A woman accused of running a multibillion-pound investment fraud in China has pleaded guilty in London to laundering bitcoin linked to the scheme, the Financial Times reported.
Zhimin Qian, also known as Yadi Zhang, entered her pleas via an interpreter at Southwark Crown Court on what had been slated as the first day of trial. She will be sentenced at a later date, according to the FT.
Qian first drew UK law-enforcement attention during a 2018 Metropolitan Police raid on a Hampstead mansion, where officers seized devices later found to contain 61,000 bitcoins, one of the largest crypto-hauls by any police force and worth more than £5bn at today’s prices, the newspaper said.
According to UK court documents cited by the FT, Qian previously ran a Chinese company, Tianjin Lantian Gerui Electronic Technology, launched in 2014, that sold investment products with promised returns of up to 300% and claimed a sideline in bitcoin mining.

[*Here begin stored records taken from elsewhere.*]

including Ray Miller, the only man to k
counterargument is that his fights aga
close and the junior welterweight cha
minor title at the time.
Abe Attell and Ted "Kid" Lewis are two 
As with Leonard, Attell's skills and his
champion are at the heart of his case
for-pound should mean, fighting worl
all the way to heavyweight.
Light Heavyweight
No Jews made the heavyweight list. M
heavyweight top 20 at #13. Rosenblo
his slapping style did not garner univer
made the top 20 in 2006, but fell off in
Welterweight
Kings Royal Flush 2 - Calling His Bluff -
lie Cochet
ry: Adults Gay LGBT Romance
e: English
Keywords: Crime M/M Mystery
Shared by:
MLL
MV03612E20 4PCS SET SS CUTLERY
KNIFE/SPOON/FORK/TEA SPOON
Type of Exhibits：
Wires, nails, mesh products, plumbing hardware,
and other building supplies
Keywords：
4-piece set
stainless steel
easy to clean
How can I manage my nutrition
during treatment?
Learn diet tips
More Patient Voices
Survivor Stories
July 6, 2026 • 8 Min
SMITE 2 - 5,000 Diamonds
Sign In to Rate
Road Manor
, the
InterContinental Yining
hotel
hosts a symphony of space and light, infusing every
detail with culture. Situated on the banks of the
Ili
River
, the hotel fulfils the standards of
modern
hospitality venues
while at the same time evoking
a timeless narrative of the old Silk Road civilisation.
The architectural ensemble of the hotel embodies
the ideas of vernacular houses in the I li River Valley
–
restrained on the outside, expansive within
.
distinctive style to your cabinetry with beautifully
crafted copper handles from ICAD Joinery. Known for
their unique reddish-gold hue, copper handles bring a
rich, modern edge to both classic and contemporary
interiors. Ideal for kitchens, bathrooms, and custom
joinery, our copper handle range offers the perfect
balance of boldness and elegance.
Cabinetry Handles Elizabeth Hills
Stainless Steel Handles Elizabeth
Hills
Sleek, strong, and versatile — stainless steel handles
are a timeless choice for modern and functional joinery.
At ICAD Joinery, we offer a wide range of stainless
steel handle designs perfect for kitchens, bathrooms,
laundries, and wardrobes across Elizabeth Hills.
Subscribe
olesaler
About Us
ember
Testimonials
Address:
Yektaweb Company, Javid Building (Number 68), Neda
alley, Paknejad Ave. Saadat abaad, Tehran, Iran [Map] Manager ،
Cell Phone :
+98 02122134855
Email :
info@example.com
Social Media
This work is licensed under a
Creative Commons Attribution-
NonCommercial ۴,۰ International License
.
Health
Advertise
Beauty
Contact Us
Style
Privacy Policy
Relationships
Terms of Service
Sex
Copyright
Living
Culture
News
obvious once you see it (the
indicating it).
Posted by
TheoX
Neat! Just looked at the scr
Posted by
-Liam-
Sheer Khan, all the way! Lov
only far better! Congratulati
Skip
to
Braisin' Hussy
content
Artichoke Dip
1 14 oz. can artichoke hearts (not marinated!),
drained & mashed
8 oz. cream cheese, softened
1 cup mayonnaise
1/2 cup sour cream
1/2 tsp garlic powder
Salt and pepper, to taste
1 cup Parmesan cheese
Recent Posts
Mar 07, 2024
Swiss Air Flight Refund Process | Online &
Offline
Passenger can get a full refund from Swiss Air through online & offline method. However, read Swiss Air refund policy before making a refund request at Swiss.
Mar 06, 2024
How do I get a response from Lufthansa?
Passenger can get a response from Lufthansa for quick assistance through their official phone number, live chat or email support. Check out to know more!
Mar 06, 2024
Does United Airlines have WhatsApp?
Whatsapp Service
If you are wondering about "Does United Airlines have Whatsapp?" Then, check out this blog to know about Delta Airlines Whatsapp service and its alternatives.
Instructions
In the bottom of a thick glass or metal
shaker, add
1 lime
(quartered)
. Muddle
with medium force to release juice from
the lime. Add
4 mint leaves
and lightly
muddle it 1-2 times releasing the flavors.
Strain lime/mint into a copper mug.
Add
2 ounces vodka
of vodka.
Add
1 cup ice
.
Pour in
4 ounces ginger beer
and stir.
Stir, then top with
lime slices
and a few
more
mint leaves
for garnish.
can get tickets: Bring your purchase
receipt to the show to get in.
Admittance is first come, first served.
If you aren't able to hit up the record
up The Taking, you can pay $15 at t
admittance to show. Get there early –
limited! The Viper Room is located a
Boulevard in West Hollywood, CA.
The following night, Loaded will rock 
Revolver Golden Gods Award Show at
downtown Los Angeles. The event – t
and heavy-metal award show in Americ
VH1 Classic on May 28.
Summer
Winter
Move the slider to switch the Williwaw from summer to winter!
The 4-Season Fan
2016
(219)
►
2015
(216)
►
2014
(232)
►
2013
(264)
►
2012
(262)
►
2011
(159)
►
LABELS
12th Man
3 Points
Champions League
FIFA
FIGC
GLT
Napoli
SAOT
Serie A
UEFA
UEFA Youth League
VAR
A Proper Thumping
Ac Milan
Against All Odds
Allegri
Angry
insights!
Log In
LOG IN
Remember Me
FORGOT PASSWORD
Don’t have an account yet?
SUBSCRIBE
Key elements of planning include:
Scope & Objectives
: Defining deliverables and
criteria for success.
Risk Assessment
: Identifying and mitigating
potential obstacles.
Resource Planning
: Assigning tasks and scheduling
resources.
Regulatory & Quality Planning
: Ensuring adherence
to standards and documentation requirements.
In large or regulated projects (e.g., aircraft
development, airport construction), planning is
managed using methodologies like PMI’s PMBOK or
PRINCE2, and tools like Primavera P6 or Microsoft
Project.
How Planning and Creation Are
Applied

UK authorities say she ultimately funneled investor money to a crypto exchange, converted it into bitcoin, and fled China in July 2017 as a domestic investigation began, using various identities to evade detection. Police scrutiny of an aborted property purchase by Qian’s assistant, Jian Wen, since helped unravel the case, the FT reported.
Qian’s lawyer previously claimed she fled China in 2017 amid a government “crackdown on successful crypto entrepreneurs,” fearing unjust arrest and asset seizure, the FT noted.